▶ [Information supplied]

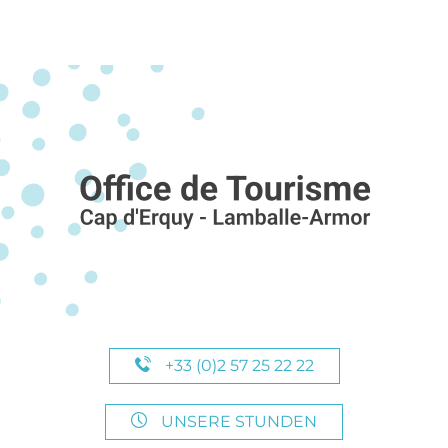
+33 (0)2 57 25 22 22
UNSERE STUNDEN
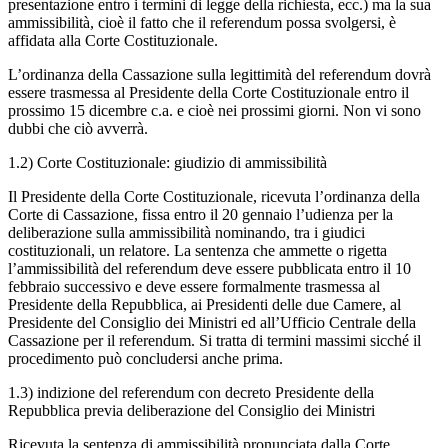
presentazione entro i termini di legge della richiesta, ecc.) ma la sua
ammissibilità, cioè il fatto che il referendum possa svolgersi, è
affidata alla Corte Costituzionale.
L’ordinanza della Cassazione sulla legittimità del referendum dovrà
essere trasmessa al Presidente della Corte Costituzionale entro il
prossimo 15 dicembre c.a. e cioè nei prossimi giorni. Non vi sono
dubbi che ciò avverrà.
1.2) Corte Costituzionale: giudizio di ammissibilità
Il Presidente della Corte Costituzionale, ricevuta l’ordinanza della
Corte di Cassazione, fissa entro il 20 gennaio l’udienza per la
deliberazione sulla ammissibilità nominando, tra i giudici
costituzionali, un relatore. La sentenza che ammette o rigetta
l’ammissibilità del referendum deve essere pubblicata entro il 10
febbraio successivo e deve essere formalmente trasmessa al
Presidente della Repubblica, ai Presidenti delle due Camere, al
Presidente del Consiglio dei Ministri ed all’Ufficio Centrale della
Cassazione per il referendum. Si tratta di termini massimi sicché il
procedimento può concludersi anche prima.
1.3) indizione del referendum con decreto Presidente della
Repubblica previa deliberazione del Consiglio dei Ministri
Ricevuta la sentenza di ammissibilità pronunciata dalla Corte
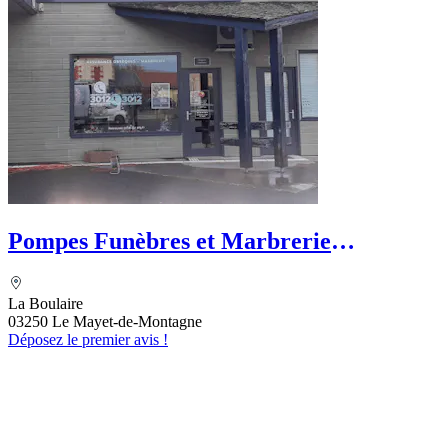
Pompes Funèbres et Marbrerie
COLOMBAT - PFG
La Boulaire
03250 Le Mayet-de-Montagne
Déposez le premier avis !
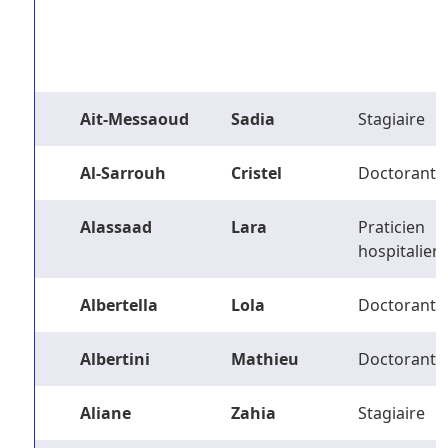
Ait-Messaoud
Sadia
Stagiaire
Al-Sarrouh
Cristel
Doctorant
Alassaad
Lara
Praticien
hospitalier
Albertella
Lola
Doctorant
Albertini
Mathieu
Doctorant
Aliane
Zahia
Stagiaire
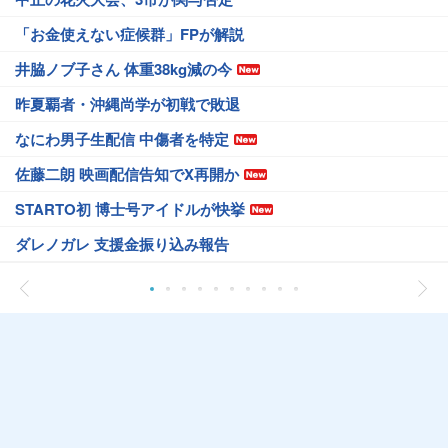
「お金使えない症候群」FPが解説
井脇ノブ子さん 体重38kg減の今
昨夏覇者・沖縄尚学が初戦で敗退
なにわ男子生配信 中傷者を特定
佐藤二朗 映画配信告知でX再開か
STARTO初 博士号アイドルが快挙
ダレノガレ 支援金振り込み報告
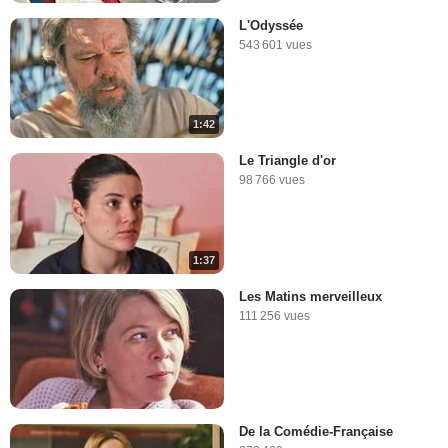
L'Odyssée
543 601 vues
1:42
Le Triangle d'or
98 766 vues
1:37
Les Matins merveilleux
111 256 vues
De la Comédie-Française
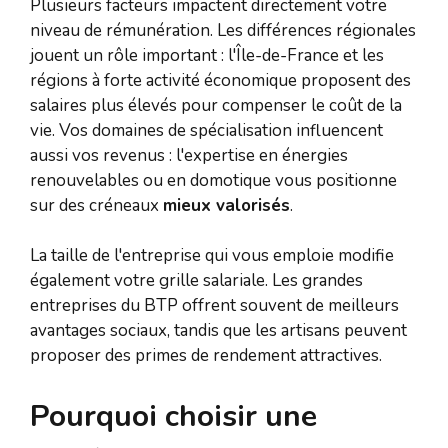
Plusieurs facteurs impactent directement votre
niveau de rémunération. Les différences régionales
jouent un rôle important : l'Île-de-France et les
régions à forte activité économique proposent des
salaires plus élevés pour compenser le coût de la
vie. Vos domaines de spécialisation influencent
aussi vos revenus : l'expertise en énergies
renouvelables ou en domotique vous positionne
sur des créneaux
mieux valorisés
.
La taille de l'entreprise qui vous emploie modifie
également votre grille salariale. Les grandes
entreprises du BTP offrent souvent de meilleurs
avantages sociaux, tandis que les artisans peuvent
proposer des primes de rendement attractives.
Pourquoi choisir une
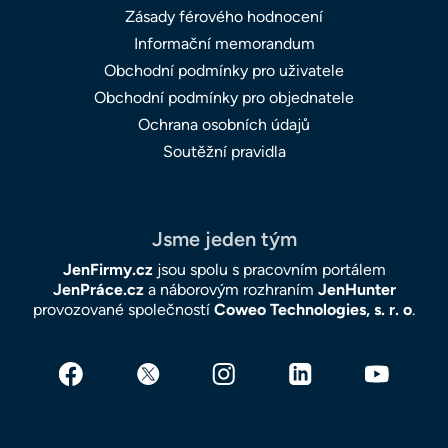
Zásady férového hodnocení
Informační memorandum
Obchodní podmínky pro uživatele
Obchodní podmínky pro objednatele
Ochrana osobních údajů
Soutěžní pravidla
Jsme jeden tým
JenFirmy.cz
jsou spolu s pracovním portálem
JenPráce.cz
a náborovým rozhraním
JenHunter
provozované společností
Coweo Technologies, s. r. o
.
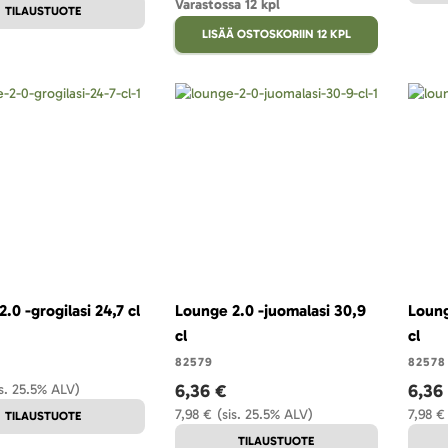
Varastossa 12 kpl
TILAUSTUOTE
LISÄÄ OSTOSKORIIN 12 KPL
.0 -grogilasi 24,7 cl
Lounge 2.0 -juomalasi 30,9
Loung
cl
cl
82579
82578
6,36 €
6,36
is. 25.5% ALV)
7,98 €
(sis. 25.5% ALV)
7,98 €
TILAUSTUOTE
TILAUSTUOTE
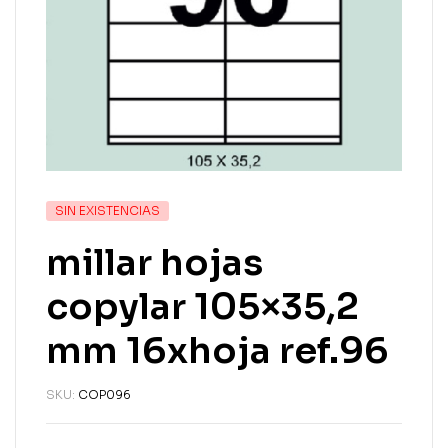
SIN EXISTENCIAS
millar hojas
copylar 105×35,2
mm 16xhoja ref.96
SKU:
COP096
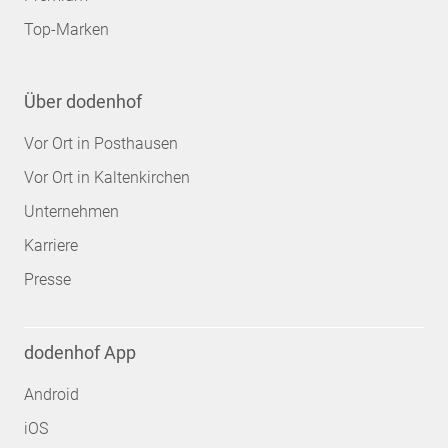
Top-Marken
Über dodenhof
Vor Ort in Posthausen
Vor Ort in Kaltenkirchen
Unternehmen
Karriere
Presse
dodenhof App
Android
iOS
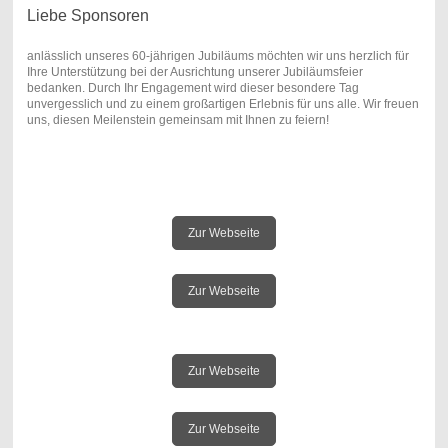
Liebe Sponsoren
anlässlich unseres 60-jährigen Jubiläums möchten wir uns herzlich für
Ihre Unterstützung bei der Ausrichtung unserer Jubiläumsfeier
bedanken. Durch Ihr Engagement wird dieser besondere Tag
unvergesslich und zu einem großartigen Erlebnis für uns alle. Wir freuen
uns, diesen Meilenstein gemeinsam mit Ihnen zu feiern!
Zur Webseite
Zur Webseite
Zur Webseite
Zur Webseite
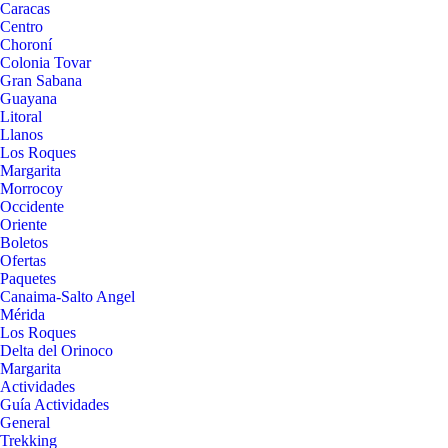
Caracas
Centro
Choroní
Colonia Tovar
Gran Sabana
Guayana
Litoral
Llanos
Los Roques
Margarita
Morrocoy
Occidente
Oriente
Boletos
Ofertas
Paquetes
Canaima-Salto Angel
Mérida
Los Roques
Delta del Orinoco
Margarita
Actividades
Guía Actividades
General
Trekking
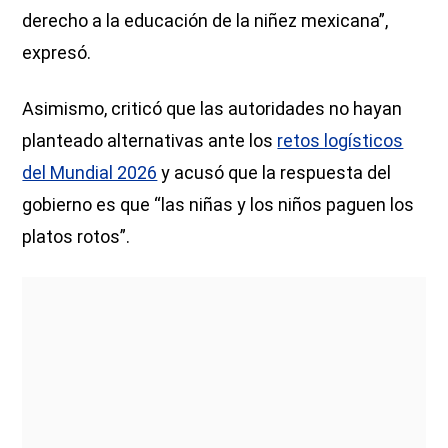
derecho a la educación de la niñez mexicana”,
expresó.
Asimismo, criticó que las autoridades no hayan
planteado alternativas ante los
retos logísticos
del Mundial 2026
y acusó que la respuesta del
gobierno es que “las niñas y los niños paguen los
platos rotos”.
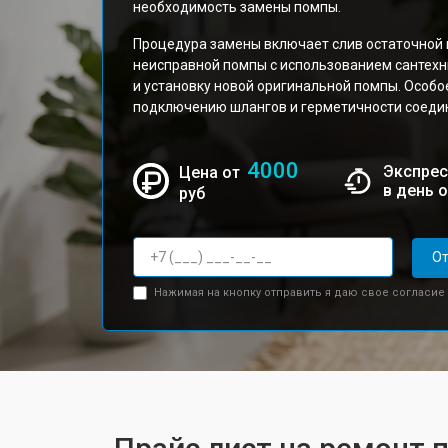
необходимость замены помпы.
Процедура замены включает слив остаточной 
неисправной помпы с использованием сантехни
и установку новой оригинальной помпы. Особ
подключению шлангов и герметичности соеди
4000
Экспрес
Цена от
в день 
руб
От
Нажимая на кнопку отправить я даю свое согласие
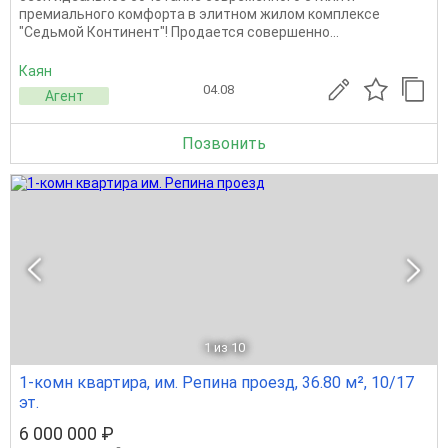
премиального комфорта в элитном жилом комплексе
"Седьмой Континент"! Продается совершенно...
Каян
04.08
Агент
Позвонить
1
из 10
1-комн квартира, им. Репина проезд, 36.80 м², 10/17
эт.
6 000 000 ₽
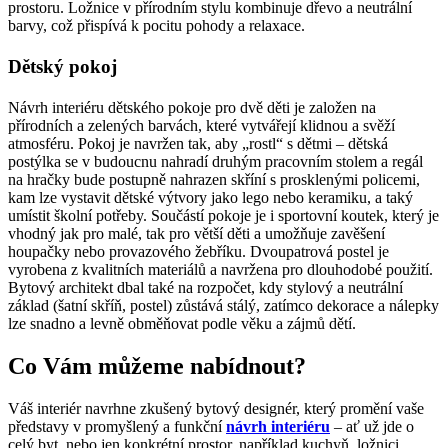
prostoru. Ložnice v přírodním stylu kombinuje dřevo a neutrální
barvy, což přispívá k pocitu pohody a relaxace.
Dětský pokoj
Návrh interiéru dětského pokoje pro dvě děti je založen na
přírodních a zelených barvách, které vytvářejí klidnou a svěží
atmosféru. Pokoj je navržen tak, aby „rostl“ s dětmi – dětská
postýlka se v budoucnu nahradí druhým pracovním stolem a regál
na hračky bude postupně nahrazen skříní s prosklenými policemi,
kam lze vystavit dětské výtvory jako lego nebo keramiku, a taký
umístit školní potřeby. Součástí pokoje je i sportovní koutek, který je
vhodný jak pro malé, tak pro větší děti a umožňuje zavěšení
houpačky nebo provazového žebříku. Dvoupatrová postel je
vyrobena z kvalitních materiálů a navržena pro dlouhodobé použití.
Bytový architekt dbal také na rozpočet, kdy stylový a neutrální
základ (šatní skříň, postel) zůstává stálý, zatímco dekorace a nálepky
lze snadno a levně obměňovat podle věku a zájmů dětí.
Co Vám můžeme nabídnout?
Váš interiér navrhne zkušený bytový designér, který promění vaše
představy v promyšlený a funkční
návrh interiéru
– ať už jde o
celý byt, nebo jen konkrétní prostor, například kuchyň, ložnici,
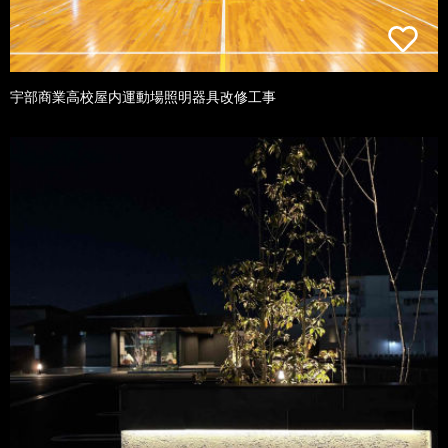
宇部商業高校屋内運動場照明器具改修工事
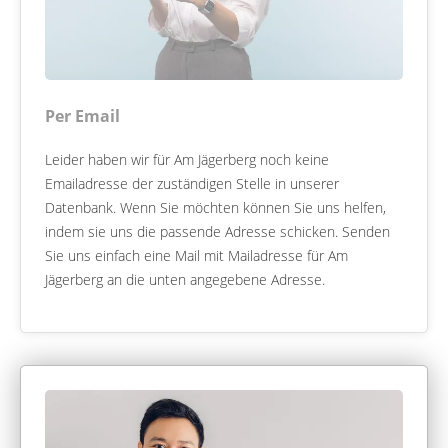
Per Email
Leider haben wir für Am Jägerberg noch keine
Emailadresse der zuständigen Stelle in unserer
Datenbank. Wenn Sie möchten können Sie uns helfen,
indem sie uns die passende Adresse schicken. Senden
Sie uns einfach eine Mail mit Mailadresse für Am
Jägerberg an die unten angegebene Adresse.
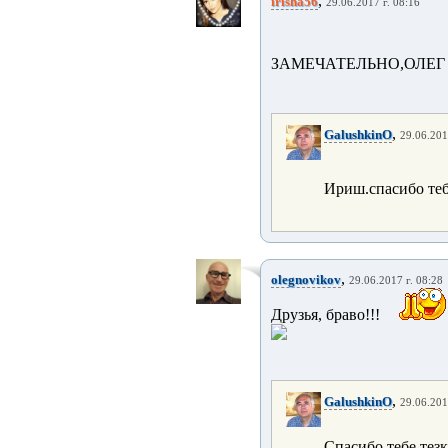
,
irisha56
29.06.2017 г. 08:16
ЗАМЕЧАТЕЛЬНО,ОЛЕГ 
,
GalushkinO
29.06.201
Ириш.спасибо теб
,
olegnovikov
29.06.2017 г. 08:28
Друзья, браво!!!
,
GalushkinO
29.06.201
Спасибо тебе тез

▶ [Problem] What lines in the material above hold the string "Ministri"? List them.

▶ [Solution for this exercise]
Presidente del Consiglio dei Ministri ed all’Ufficio Centrale della
Repubblica previa deliberazione del Consiglio dei Ministri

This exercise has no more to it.